La Meccanica Lombarda S.r.l. (impresa di fantasia) produce componenti per l’industria. Ha clienti solidi e ordini in portafoglio, ma trascina un arretrato fiscale rilevante: imposte dirette, ritenute e una massa di sanzioni e interessi cresciuti nel tempo, oltre a un debito INPS più contenuto. La cassa regge la gestione corrente ma non chiude le cartelle.
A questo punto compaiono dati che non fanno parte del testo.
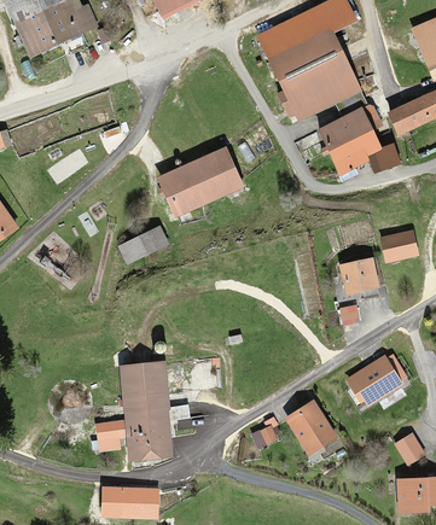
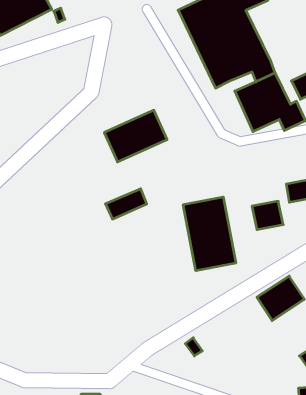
building: [117,227,167,263] -> [105,189,147,219]
building: none -> [183,197,236,271]
building: [97,366,170,461] -> none
building: [284,399,337,456] -> none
Con assetti adeguati e dati ordinati, l’imprenditore arriva in tempo. Poiché il debito è in prevalenza erariale e i tributi sono di quelli gestiti dalle Agenzie fiscali, la composizione negoziata diventa la strada da tentare per prima: riservata, e ora capace di ospitare una proposta di pagamento parziale e dilazionato di imposte, ritenute, sanzioni e interessi.

Restano però due paletti. Il debito INPS non può essere stralciato nella negoziata: va gestito a parte. E se l’Agenzia rifiutasse la proposta, nella negoziata non ci sarebbe modo di imporle lo stralcio, perché manca il cram down: a quel punto l’imprenditore dovrebbe valutare il passaggio a un accordo di ristrutturazione o a un concordato. La scelta, in altre parole, non si fa una volta sola: si imposta sulla negoziata, ma con gli scenari alternativi già in mente fin dal primo giorno.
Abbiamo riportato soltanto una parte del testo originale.